Monitoring Network Services

A variety of applications can be accessed over the Internet or via corporate intranets . For instance, a client application may use the network to access an application on the server system. The application running on the server system is referred to as a network service.

The availability and response time of the network service is what the user cares about. This section discusses tools for monitoring the network service. Some of the more common network services are discussed, such as the Domain Name System (DNS), Network Information Service (NIS), and Network File System (NFS). Other applications are discussed in Chapter 7.

Many network services are started by a daemon process in response to a client request. The daemon process is called inetd. You can use ps to see whether this daemon is running. If it is not running, you should try to restart it by executing /usr/sbin/inetd as superuser. You can use netstat “a to list the network applications currently running on a system. The TCP or UDP socket ports associated with each service are listed in the file /etc/services. If a service is not running, you may want to check this file to see whether the service is configured. The service should also be listed in the file /etc/inetd.conf. The inetd daemon writes errors and informative messages to /var/adm/syslog/syslog.log when new services are started or stopped .

There are other important network services that are up all the time (or should be). These services include NFS and HTTP. The rest of this section lists monitoring tools specific to each network service.

Monitoring DHCP/BOOTP Servers

The Bootstrap Protocol (BOOTP) allows systems to obtain their network configuration information, such as their IP address, from a remote server system. The BOOTP service bootpd may use the Trivial File Transfer Protocol (TFTP) to transfer data back to the client. Make sure that both are configured as Internet services in /etc/services and /etc/inetd.conf.

When receiving a BOOTP request, a service checks whether it has information for the client in its database. If it does, it replies with the information; otherwise , it may forward the request to another system. You may need an analyzer to ensure the key parameters set by the client in the BOOTP request are correct.

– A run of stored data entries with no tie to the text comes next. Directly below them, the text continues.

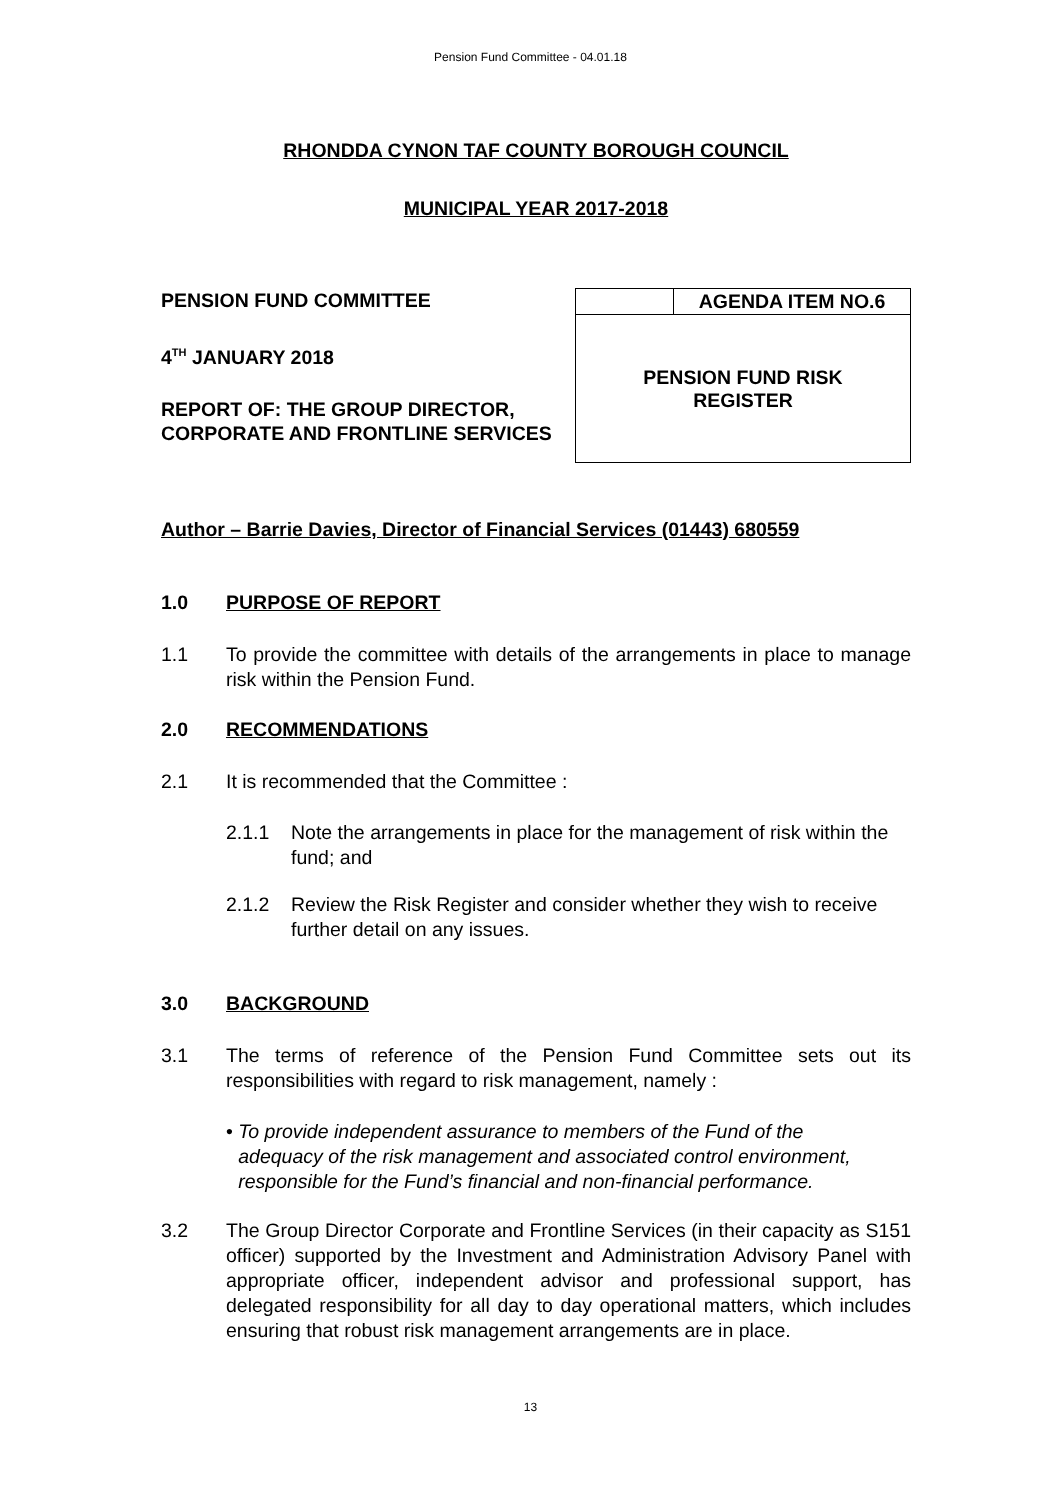Pension Fund Committee - 04.01.18
RHONDDA CYNON TAF COUNTY BOROUGH COUNCIL
MUNICIPAL YEAR 2017-2018
PENSION FUND COMMITTEE
4<sup>TH</sup> JANUARY 2018
REPORT OF: THE GROUP DIRECTOR, CORPORATE AND FRONTLINE SERVICES
| | AGENDA ITEM NO.6 |
| PENSION FUND RISK REGISTER | |
Author – Barrie Davies, Director of Financial Services (01443) 680559
1.0 PURPOSE OF REPORT
1.1 To provide the committee with details of the arrangements in place to manage risk within the Pension Fund.
2.0 RECOMMENDATIONS
2.1 It is recommended that the Committee :
2.1.1 Note the arrangements in place for the management of risk within the fund; and
2.1.2 Review the Risk Register and consider whether they wish to receive further detail on any issues.
3.0 BACKGROUND
3.1 The terms of reference of the Pension Fund Committee sets out its responsibilities with regard to risk management, namely :
• To provide independent assurance to members of the Fund of the adequacy of the risk management and associated control environment, responsible for the Fund’s financial and non-financial performance.
3.2 The Group Director Corporate and Frontline Services (in their capacity as S151 officer) supported by the Investment and Administration Advisory Panel with appropriate officer, independent advisor and professional support, has delegated responsibility for all day to day operational matters, which includes ensuring that robust risk management arrangements are in place.
13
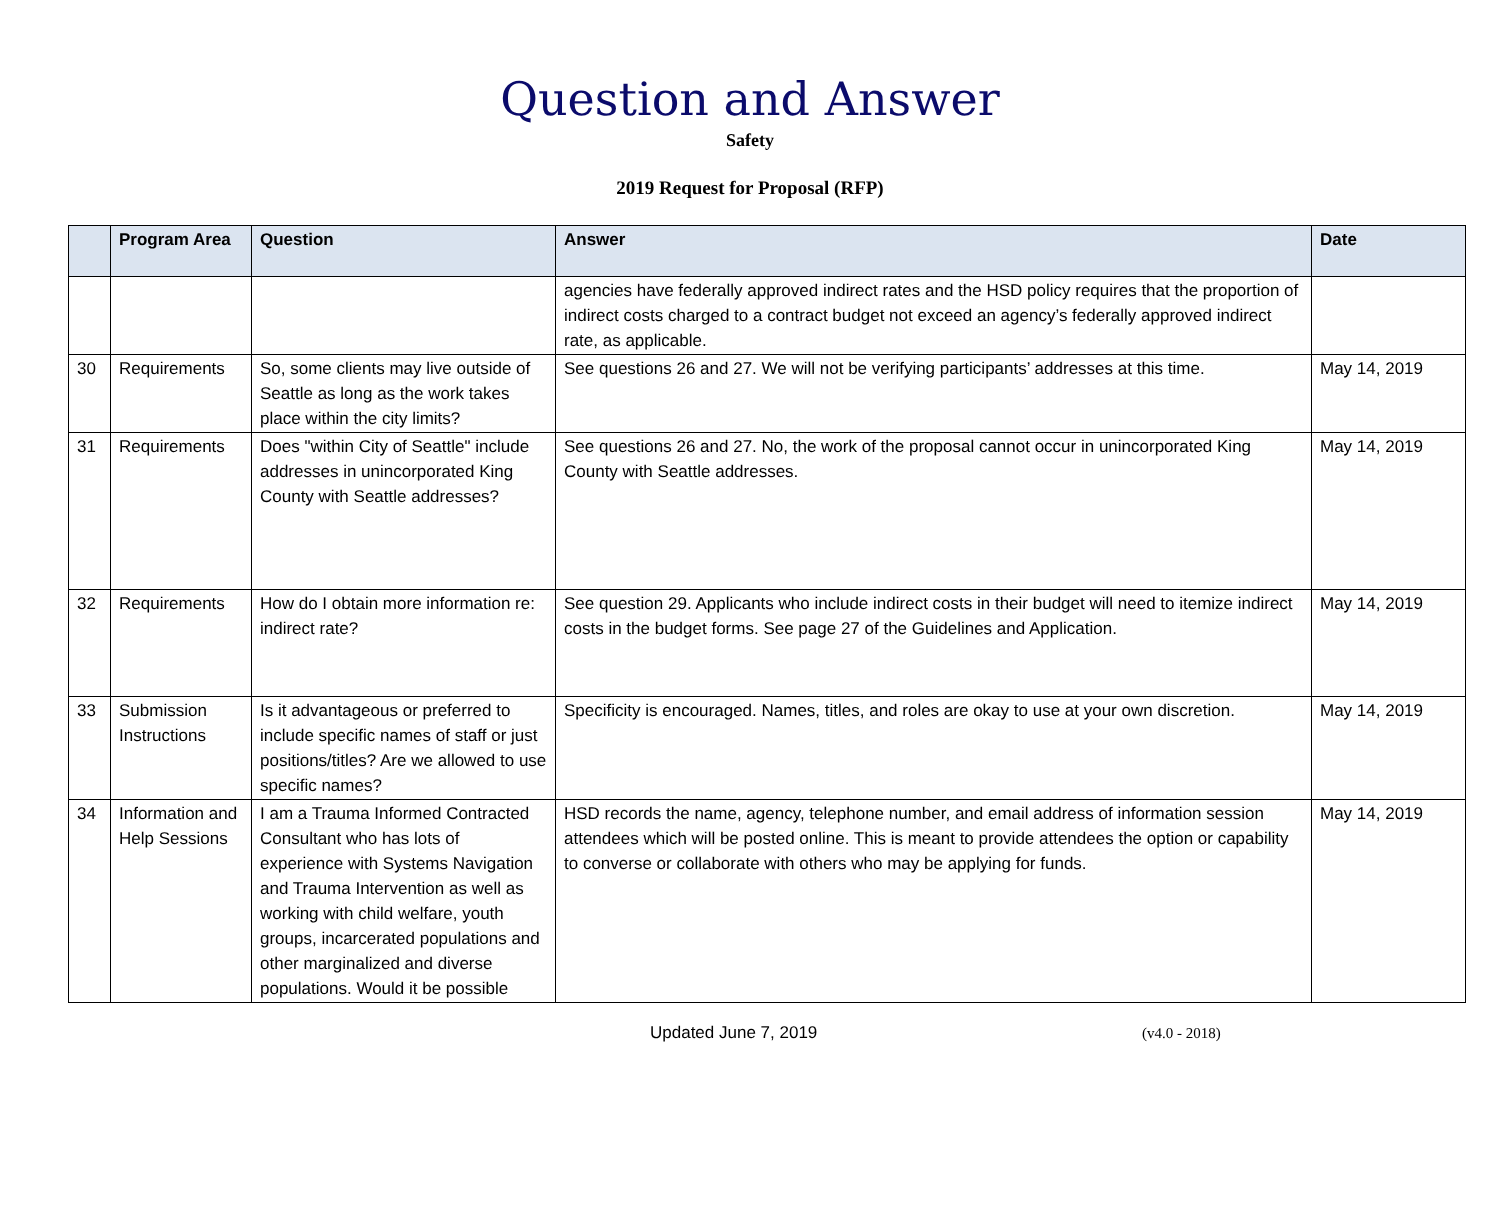Question and Answer
Safety
2019 Request for Proposal (RFP)
| | Program Area | Question | Answer | Date |
| --- | --- | --- | --- | --- |
| | | | agencies have federally approved indirect rates and the HSD policy requires that the proportion of indirect costs charged to a contract budget not exceed an agency’s federally approved indirect rate, as applicable. | |
| 30 | Requirements | So, some clients may live outside of Seattle as long as the work takes place within the city limits? | See questions 26 and 27. We will not be verifying participants’ addresses at this time. | May 14, 2019 |
| 31 | Requirements | Does "within City of Seattle" include addresses in unincorporated King County with Seattle addresses? | See questions 26 and 27. No, the work of the proposal cannot occur in unincorporated King County with Seattle addresses. | May 14, 2019 |
| 32 | Requirements | How do I obtain more information re: indirect rate? | See question 29. Applicants who include indirect costs in their budget will need to itemize indirect costs in the budget forms. See page 27 of the Guidelines and Application. | May 14, 2019 |
| 33 | Submission Instructions | Is it advantageous or preferred to include specific names of staff or just positions/titles? Are we allowed to use specific names? | Specificity is encouraged. Names, titles, and roles are okay to use at your own discretion. | May 14, 2019 |
| 34 | Information and Help Sessions | I am a Trauma Informed Contracted Consultant who has lots of experience with Systems Navigation and Trauma Intervention as well as working with child welfare, youth groups, incarcerated populations and other marginalized and diverse populations. Would it be possible | HSD records the name, agency, telephone number, and email address of information session attendees which will be posted online. This is meant to provide attendees the option or capability to converse or collaborate with others who may be applying for funds. | May 14, 2019 |
Updated June 7, 2019 (v4.0 - 2018)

Client information is put in the file /etc/bootptab. If BOOTP is working correctly in general, but not for a specific system, you should check this file to ensure the configuration information is correct. You may want to issue a test from the server by using bootquery, which can be used to send test BOOTP requests to the BOOTP server. In this way, you can verify that the service is starting in response to a query. By specifying the client address in the query, and by enabling replies to this client to be broadcast ” a configuration option in /etc/ bootptab ” you can see the actual reply sent by this BOOTP server.

Dynamic Host Configuration Protocol (DHCP) is a superset of BOOTP. Both bootpd and DHCP can write some error messages to the system log file. If you are troubleshooting a problem, make sure that bootpd is started with the “d 2 command option, to enable informative log messages to be written to the system log file.

DHCP allows for clients to obtain their IP address from a pool of available addresses. The /etc/bootptab file is used for BOOTP clients and for DHCP clients with fixed IP addresses. Clients belonging to a pool are configured in /etc/dhcptab.

On HP-UX, dhcptools can be used to trace DHCP packets or to examine the internal state of the DHCP daemon. This can be used, for example, to find configuration problems. The operator can determine whether IP addresses are available to be given out to clients, and the total number of IP addresses available. dhcptools also has an option to allow for packet tracing of DHCP requests and replies.

Note that monitoring the server status is difficult, because DHCP can shut itself down when it has nothing to do.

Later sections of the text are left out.